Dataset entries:
━━━━━━━━

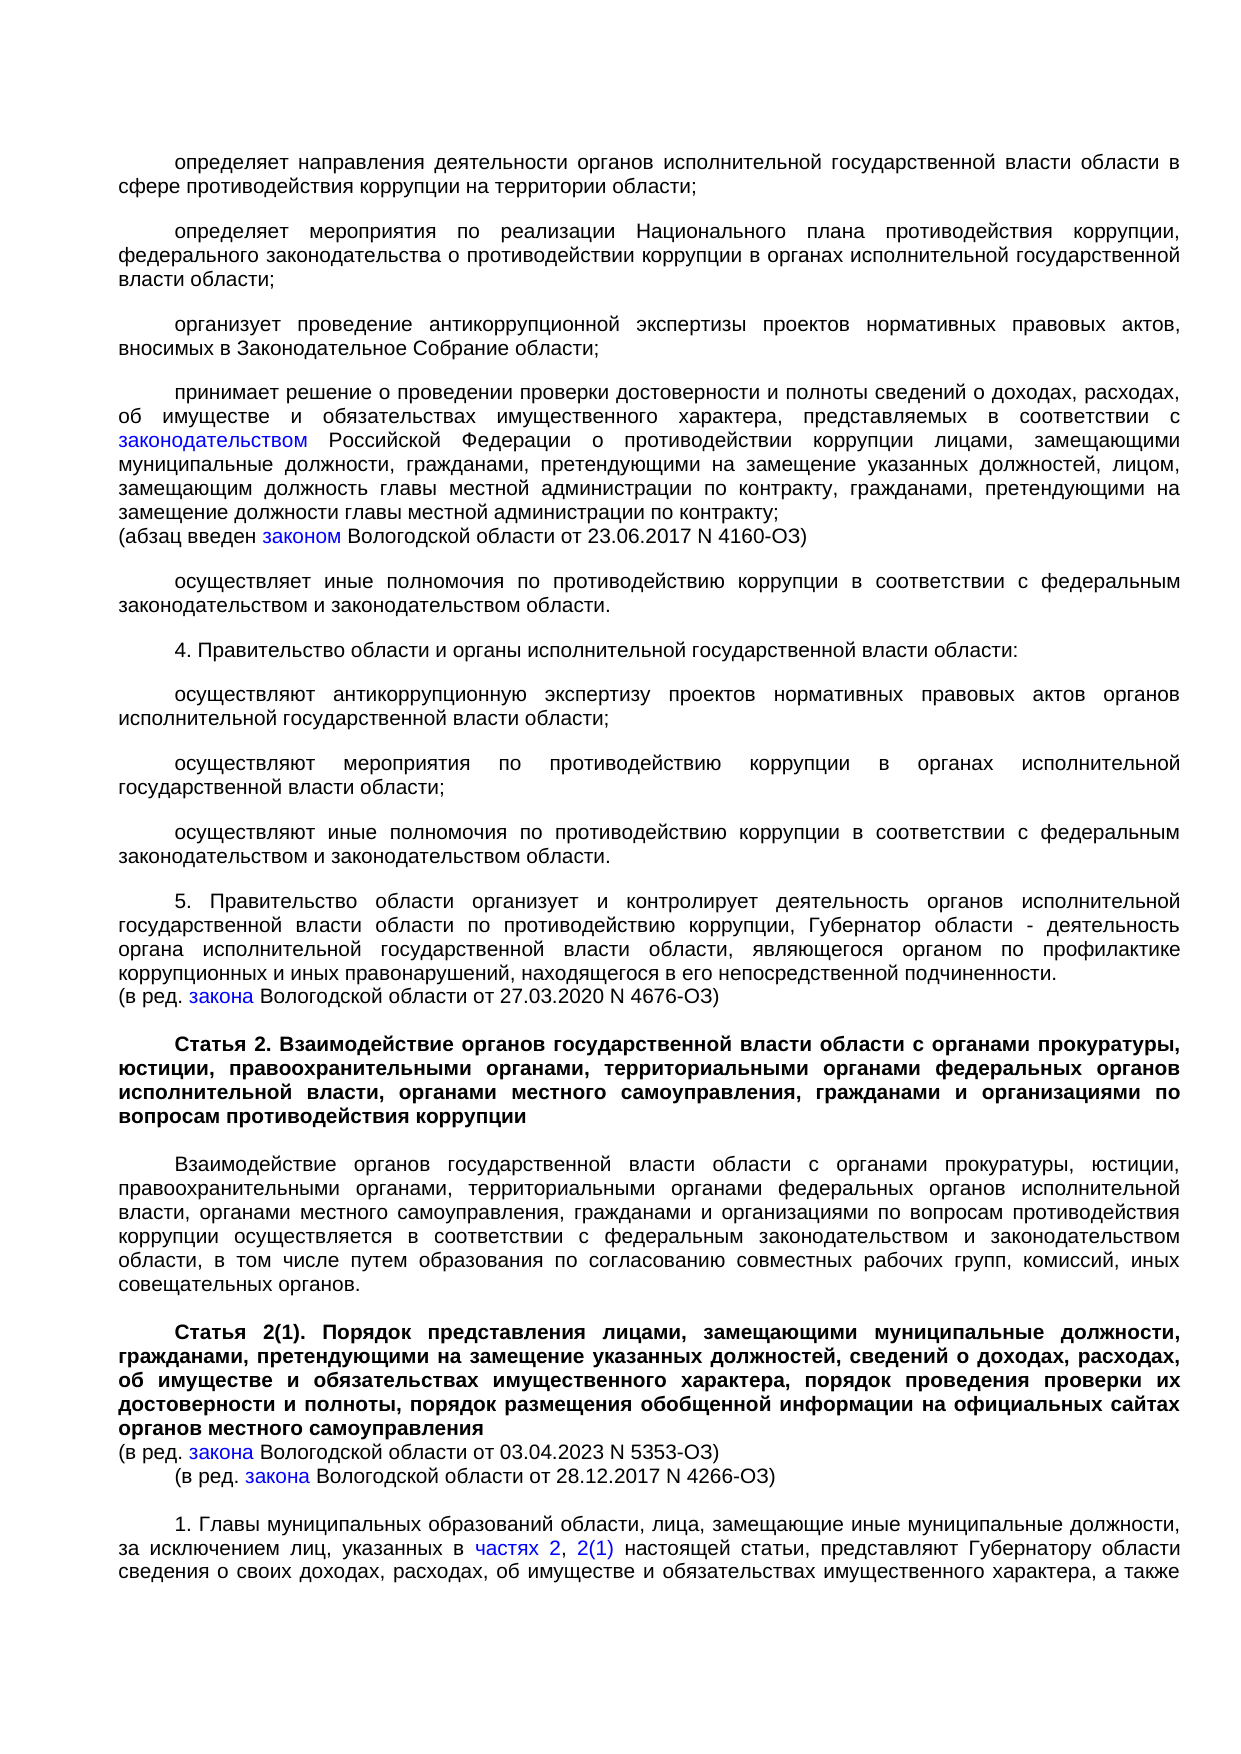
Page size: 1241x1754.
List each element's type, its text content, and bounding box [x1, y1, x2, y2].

text (абзац введен законом Вологодской области от 23.06.2017 N 4160-ОЗ) [118, 524, 1181, 548]
text осуществляют антикоррупционную экспертизу проектов нормативных правовых актов органов исполнительной государственной власти области; [118, 682, 1181, 730]
text (в ред. закона Вологодской области от 27.03.2020 N 4676-ОЗ) [118, 984, 1181, 1008]
text осуществляют иные полномочия по противодействию коррупции в соответствии с федеральным законодательством и законодательством области. [118, 820, 1181, 868]
text Взаимодействие органов государственной власти области с органами прокуратуры, юстиции, правоохранительными органами, территориальными органами федеральных органов исполнительной власти, органами местного самоуправления, гражданами и организациями по вопросам противодействия коррупции осуществляется в соответствии с федеральным законодательством и законодательством области, в том числе путем образования по согласованию совместных рабочих групп, комиссий, иных совещательных органов. [118, 1152, 1181, 1296]
text организует проведение антикоррупционной экспертизы проектов нормативных правовых актов, вносимых в Законодательное Собрание области; [118, 311, 1181, 359]
text принимает решение о проведении проверки достоверности и полноты сведений о доходах, расходах, об имуществе и обязательствах имущественного характера, представляемых в соответствии с законодательством Российской Федерации о противодействии коррупции лицами, замещающими муниципальные должности, гражданами, претендующими на замещение указанных должностей, лицом, замещающим должность главы местной администрации по контракту, гражданами, претендующими на замещение должности главы местной администрации по контракту; [118, 380, 1181, 524]
text (в ред. закона Вологодской области от 03.04.2023 N 5353-ОЗ) [118, 1439, 1181, 1463]
text (в ред. закона Вологодской области от 28.12.2017 N 4266-ОЗ) [118, 1463, 1181, 1487]
text определяет направления деятельности органов исполнительной государственной власти области в сфере противодействия коррупции на территории области; [118, 150, 1181, 198]
title Статья 2. Взаимодействие органов государственной власти области с органами прокуратуры, юстиции, правоохранительными органами, территориальными органами федеральных органов исполнительной власти, органами местного самоуправления, гражданами и организациями по вопросам противодействия коррупции [118, 1032, 1181, 1128]
text осуществляют мероприятия по противодействию коррупции в органах исполнительной государственной власти области; [118, 751, 1181, 799]
text осуществляет иные полномочия по противодействию коррупции в соответствии с федеральным законодательством и законодательством области. [118, 569, 1181, 617]
text определяет мероприятия по реализации Национального плана противодействия коррупции, федерального законодательства о противодействии коррупции в органах исполнительной государственной власти области; [118, 219, 1181, 291]
text 4. Правительство области и органы исполнительной государственной власти области: [118, 637, 1181, 661]
text 5. Правительство области организует и контролирует деятельность органов исполнительной государственной власти области по противодействию коррупции, Губернатор области - деятельность органа исполнительной государственной власти области, являющегося органом по профилактике коррупционных и иных правонарушений, находящегося в его непосредственной подчиненности. [118, 888, 1181, 984]
title Статья 2(1). Порядок представления лицами, замещающими муниципальные должности, гражданами, претендующими на замещение указанных должностей, сведений о доходах, расходах, об имуществе и обязательствах имущественного характера, порядок проведения проверки их достоверности и полноты, порядок размещения обобщенной информации на официальных сайтах органов местного самоуправления [118, 1320, 1181, 1439]
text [118, 1511, 1181, 1583]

━━━━━━━━

*Assignment*:
Since the copy must exclude the pictures, transcribe only the text of the records, word for word.

*Solution to this problem*:
Page size: 1241x1754.
List each element's type, its text content, and bounding box [x1, y1, x2, y2].

text (абзац введен законом Вологодской области от 23.06.2017 N 4160-ОЗ) [118, 524, 1181, 548]
text осуществляют антикоррупционную экспертизу проектов нормативных правовых актов органов исполнительной государственной власти области; [118, 682, 1181, 730]
text (в ред. закона Вологодской области от 27.03.2020 N 4676-ОЗ) [118, 984, 1181, 1008]
text осуществляют иные полномочия по противодействию коррупции в соответствии с федеральным законодательством и законодательством области. [118, 820, 1181, 868]
text Взаимодействие органов государственной власти области с органами прокуратуры, юстиции, правоохранительными органами, территориальными органами федеральных органов исполнительной власти, органами местного самоуправления, гражданами и организациями по вопросам противодействия коррупции осуществляется в соответствии с федеральным законодательством и законодательством области, в том числе путем образования по согласованию совместных рабочих групп, комиссий, иных совещательных органов. [118, 1152, 1181, 1296]
text организует проведение антикоррупционной экспертизы проектов нормативных правовых актов, вносимых в Законодательное Собрание области; [118, 311, 1181, 359]
text принимает решение о проведении проверки достоверности и полноты сведений о доходах, расходах, об имуществе и обязательствах имущественного характера, представляемых в соответствии с законодательством Российской Федерации о противодействии коррупции лицами, замещающими муниципальные должности, гражданами, претендующими на замещение указанных должностей, лицом, замещающим должность главы местной администрации по контракту, гражданами, претендующими на замещение должности главы местной администрации по контракту; [118, 380, 1181, 524]
text (в ред. закона Вологодской области от 03.04.2023 N 5353-ОЗ) [118, 1439, 1181, 1463]
text (в ред. закона Вологодской области от 28.12.2017 N 4266-ОЗ) [118, 1463, 1181, 1487]
text определяет направления деятельности органов исполнительной государственной власти области в сфере противодействия коррупции на территории области; [118, 150, 1181, 198]
title Статья 2. Взаимодействие органов государственной власти области с органами прокуратуры, юстиции, правоохранительными органами, территориальными органами федеральных органов исполнительной власти, органами местного самоуправления, гражданами и организациями по вопросам противодействия коррупции [118, 1032, 1181, 1128]
text осуществляют мероприятия по противодействию коррупции в органах исполнительной государственной власти области; [118, 751, 1181, 799]
text осуществляет иные полномочия по противодействию коррупции в соответствии с федеральным законодательством и законодательством области. [118, 569, 1181, 617]
text определяет мероприятия по реализации Национального плана противодействия коррупции, федерального законодательства о противодействии коррупции в органах исполнительной государственной власти области; [118, 219, 1181, 291]
text 4. Правительство области и органы исполнительной государственной власти области: [118, 637, 1181, 661]
text 5. Правительство области организует и контролирует деятельность органов исполнительной государственной власти области по противодействию коррупции, Губернатор области - деятельность органа исполнительной государственной власти области, являющегося органом по профилактике коррупционных и иных правонарушений, находящегося в его непосредственной подчиненности. [118, 888, 1181, 984]
title Статья 2(1). Порядок представления лицами, замещающими муниципальные должности, гражданами, претендующими на замещение указанных должностей, сведений о доходах, расходах, об имуществе и обязательствах имущественного характера, порядок проведения проверки их достоверности и полноты, порядок размещения обобщенной информации на официальных сайтах органов местного самоуправления [118, 1320, 1181, 1439]
text [118, 1511, 1181, 1583]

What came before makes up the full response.